The University of New Mexico football team recently moved its practices to Nevada due to the restrictions, and all fall semester sports for the state’s Division II schools have been delayed until spring.

College teams in New Mexico have been allowed to have limited team practices with no more than five players, but the student athletes want that restriction relaxed.

“We appreciate the caution that the governor is putting forth with all of this,” said Katharine Harston, NMSU swimmer and a Student Athlete Advisory Committee representative for the Western Athletic Conference. “We know how safe everyone needs to be right now to get this under control, but we believe that we’ve done that so far and we believe that we can provide safe environments on our campuses.”

The student athletes said they’re not diminishing the severity of the pandemic or its effects on people around that state.

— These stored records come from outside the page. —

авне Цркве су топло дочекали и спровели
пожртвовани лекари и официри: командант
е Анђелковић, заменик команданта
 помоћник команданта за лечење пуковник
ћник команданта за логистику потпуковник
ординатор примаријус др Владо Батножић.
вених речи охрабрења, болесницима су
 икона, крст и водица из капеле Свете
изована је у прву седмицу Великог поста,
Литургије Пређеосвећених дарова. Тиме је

They are hoping for what they call modest changes by state officials to testing requirements and practice participation numbers.

The state’s college teams already require student athletes to answer daily COVID-19 questionnaires and each player’s temperature is checked before practice.

Lujan Grisham is expected this week to impose tougher public health mandates as health officials have been reporting higher positivity rates and seven-day averages for the COVID-19 case count.

State health officials on Tuesday reported an additional 1,266 COVID-19 cases, bringing the statewide total to nearly 57,550 since the pandemic began. Another 14 deaths also were reported, bringing that tally to 1,144. More than 420 people remained hospitalized.